Tutto questo è certamente in contrasto con la situazione nelle nostre Case genovesi, e in tutte le strutture socio sanitarie, dove gli ospiti sono ancora costretti ad una quarantena che dura da mesi e dove i contatti con i familiari restano un “lusso”, un “privilegio”, secondo regole precise codificate e sempre e solo su appuntamento.

Dobbiamo però ringraziare tutti gli operatori, gli animatori ed educatori, che non hanno mai interrotto il complesso lavoro di mediazione ospiti-parenti in varie forme, per rendere possibili momenti di incontro, espressioni di affetto.

Un grazie anche ai familiari, che hanno accettato con discrezione e benevolenza questa situazione eccezionale, valorizzando gli aspetti positivi, in attesa di una piena liberazione della vita di relazione, sacrificata in nome della riduzione dei rischi per la salute.
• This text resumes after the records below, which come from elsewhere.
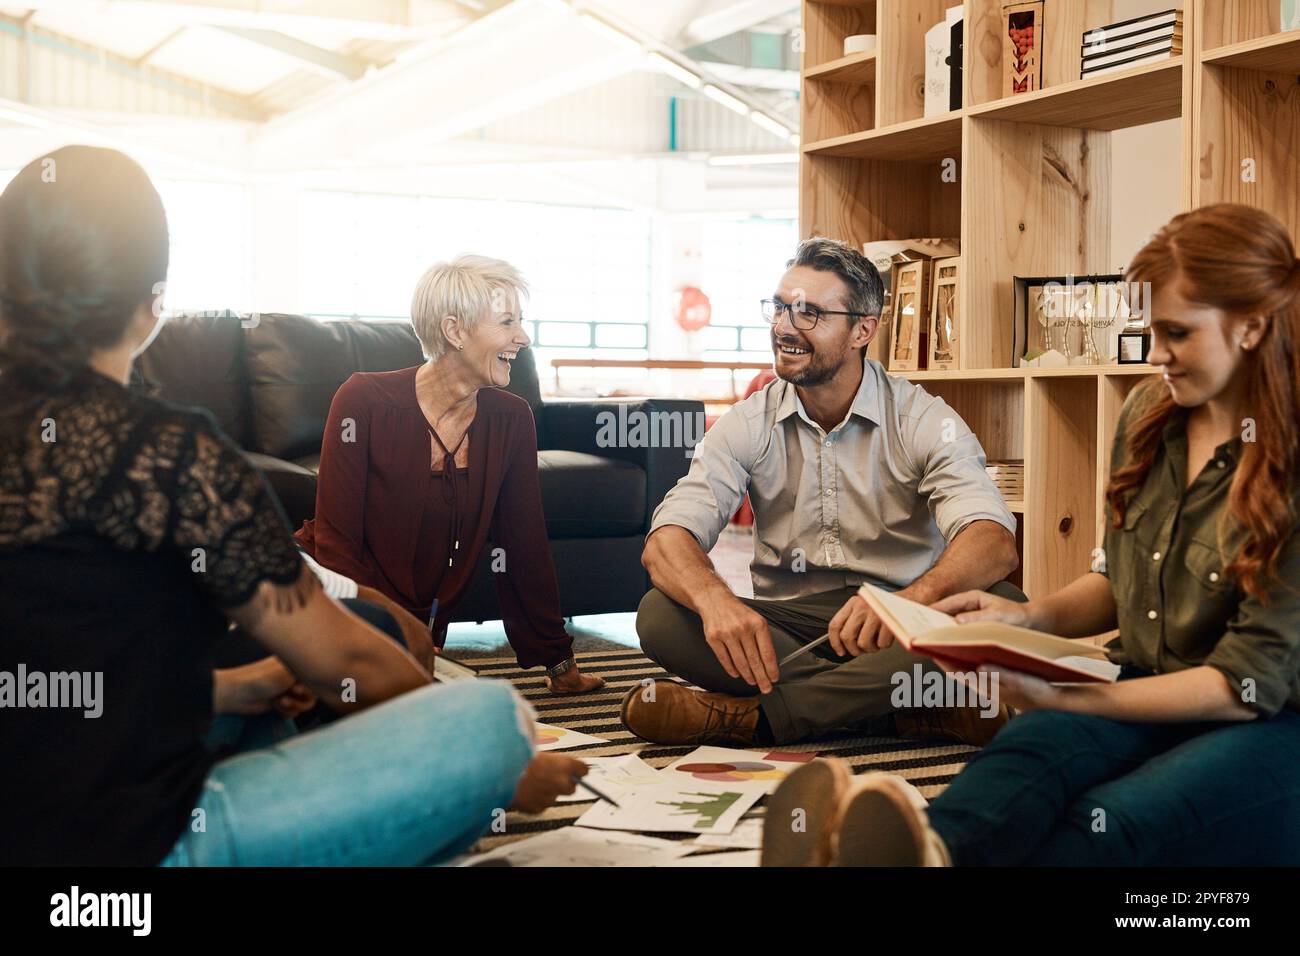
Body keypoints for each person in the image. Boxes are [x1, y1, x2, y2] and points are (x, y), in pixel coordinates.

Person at [0, 146, 586, 866]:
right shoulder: (171, 455)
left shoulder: (502, 418)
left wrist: (227, 690)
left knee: (272, 704)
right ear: (153, 304)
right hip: (128, 857)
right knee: (490, 720)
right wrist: (507, 769)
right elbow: (342, 651)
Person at [764, 204, 1300, 866]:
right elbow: (1117, 580)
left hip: (1264, 725)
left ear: (1251, 326)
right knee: (1019, 765)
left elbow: (1241, 685)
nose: (1155, 353)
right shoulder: (1147, 417)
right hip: (1143, 681)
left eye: (1178, 333)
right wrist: (1024, 616)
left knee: (1110, 821)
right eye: (1150, 329)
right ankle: (924, 854)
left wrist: (1076, 694)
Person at [624, 237, 1022, 746]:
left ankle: (757, 719)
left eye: (810, 313)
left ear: (862, 330)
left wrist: (909, 601)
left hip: (903, 623)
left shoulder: (924, 419)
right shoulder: (749, 422)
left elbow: (992, 540)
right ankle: (897, 708)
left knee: (1003, 605)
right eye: (781, 308)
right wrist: (715, 600)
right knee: (660, 615)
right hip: (790, 629)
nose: (785, 327)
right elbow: (668, 538)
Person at [295, 256, 603, 695]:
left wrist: (558, 663)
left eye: (522, 321)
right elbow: (335, 546)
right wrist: (376, 634)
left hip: (417, 628)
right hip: (327, 603)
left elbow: (523, 544)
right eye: (507, 322)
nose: (523, 337)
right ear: (455, 331)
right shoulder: (363, 400)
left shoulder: (510, 418)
Chi ha potuto godere, anche quest’anno, di un periodo di ferie, di vacanza, avrà certamente saputo apprezzare in modo nuovo la libertà e il contatto con la natura.
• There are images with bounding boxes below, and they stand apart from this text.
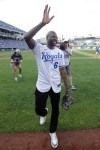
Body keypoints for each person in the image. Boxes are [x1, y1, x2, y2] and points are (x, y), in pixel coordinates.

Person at [24, 4, 69, 149]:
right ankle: (43, 113)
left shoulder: (60, 53)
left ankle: (53, 131)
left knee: (56, 110)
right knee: (38, 109)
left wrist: (68, 88)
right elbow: (26, 37)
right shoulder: (39, 49)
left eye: (56, 36)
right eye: (52, 36)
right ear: (46, 38)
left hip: (56, 86)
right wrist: (42, 23)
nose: (54, 38)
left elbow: (63, 71)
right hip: (42, 86)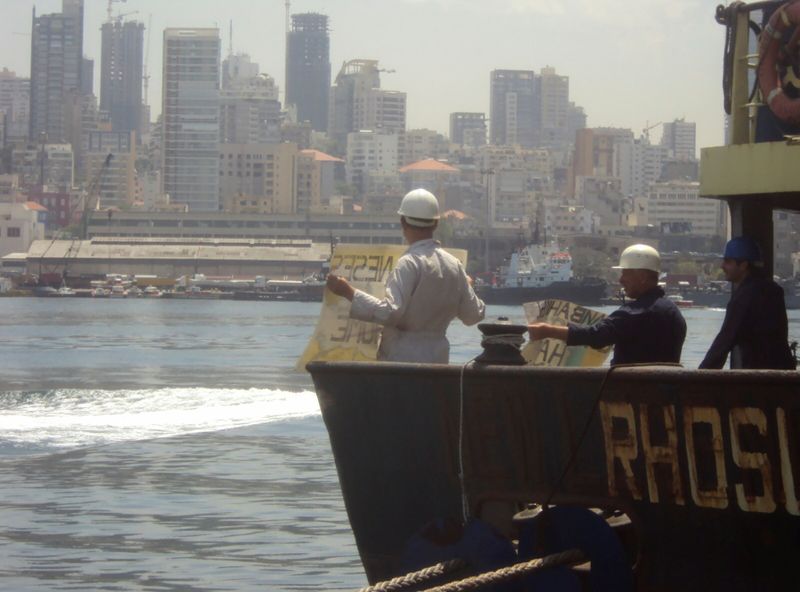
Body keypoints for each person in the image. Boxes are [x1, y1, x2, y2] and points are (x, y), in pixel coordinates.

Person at [326, 188, 486, 364]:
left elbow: (390, 313)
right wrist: (467, 286)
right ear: (436, 224)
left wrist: (348, 292)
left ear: (403, 222)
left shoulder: (409, 263)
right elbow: (474, 315)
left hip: (401, 362)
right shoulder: (454, 265)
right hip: (438, 364)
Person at [527, 244, 687, 366]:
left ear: (643, 277)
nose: (621, 280)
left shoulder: (634, 313)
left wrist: (547, 331)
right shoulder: (673, 312)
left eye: (625, 273)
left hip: (631, 395)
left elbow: (597, 336)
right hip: (666, 397)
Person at [699, 236, 796, 369]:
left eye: (728, 261)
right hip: (784, 378)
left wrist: (700, 378)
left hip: (758, 379)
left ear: (743, 265)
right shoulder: (774, 290)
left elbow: (723, 344)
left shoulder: (743, 298)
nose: (722, 266)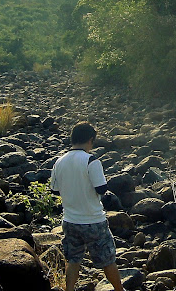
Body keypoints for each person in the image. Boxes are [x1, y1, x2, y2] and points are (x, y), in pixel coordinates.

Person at [50, 121, 125, 291]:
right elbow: (102, 189)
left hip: (70, 220)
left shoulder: (59, 162)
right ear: (90, 140)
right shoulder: (91, 160)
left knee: (73, 259)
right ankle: (119, 290)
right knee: (107, 260)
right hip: (93, 220)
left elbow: (54, 191)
Per me, nato sulle Piccole Dolomiti, il ritorno alle mie montagne e ai luoghi della mia infanzia ha permesso di guardare il mondo, la vita, dall’alto, spaziando dalla montagna, alla collina, alla pianura e spingendo lo sguardo fino al mare, all’orizzonte e sentirmi parte del creato, di immergermi nella natura, di raccogliere da essa un inno di ringraziamento a Dio. Dopo questa “ricarica” di vita e di speranza, mi auguro di trovare nuovi stimoli per chinarmi sulle fragilità e debolezze delle persone a me affidate e spero che anche tanti nostri operatori sentano la responsabilità di infondere nuova fiducia nella vita dei nostri ospiti, nonostante tutti i limiti, le debolezze, le paure.

Mi viene spontaneo richiamare l’esperienza di Frate Ave Maria, divenuto cieco a 12 anni e che, dopo aver incontrato Don Orione, è vissuto chiuso in un eremo tutta la vita. Eppure era felice. Scriveva: “Un cieco, grande peccatore, perdonato da Dio, in abito di penitente, chiuso fra le quattro mura di un eremo, che è felice; tanto felice da avere grande compassione dei più ricchi, dei più potenti, dei più sapienti di questo mondo, ma che non hanno fede, ma che non hanno amor di Dio. Questo cieco, questo ammalato, questo solitario è felice; di una felicità non egoista, perché piange per la infelicità altrui. E prega il suo Dio e la sua Madre Celeste, affinché il numero degli infelici sia ridotto a più pochi che è possibile”.

I Santi sanno guardare il mondo, la vita, dall’alto, con gli occhi di Dio.

Con un poco di invidia, lasciamoci attrarre dal loro esempio.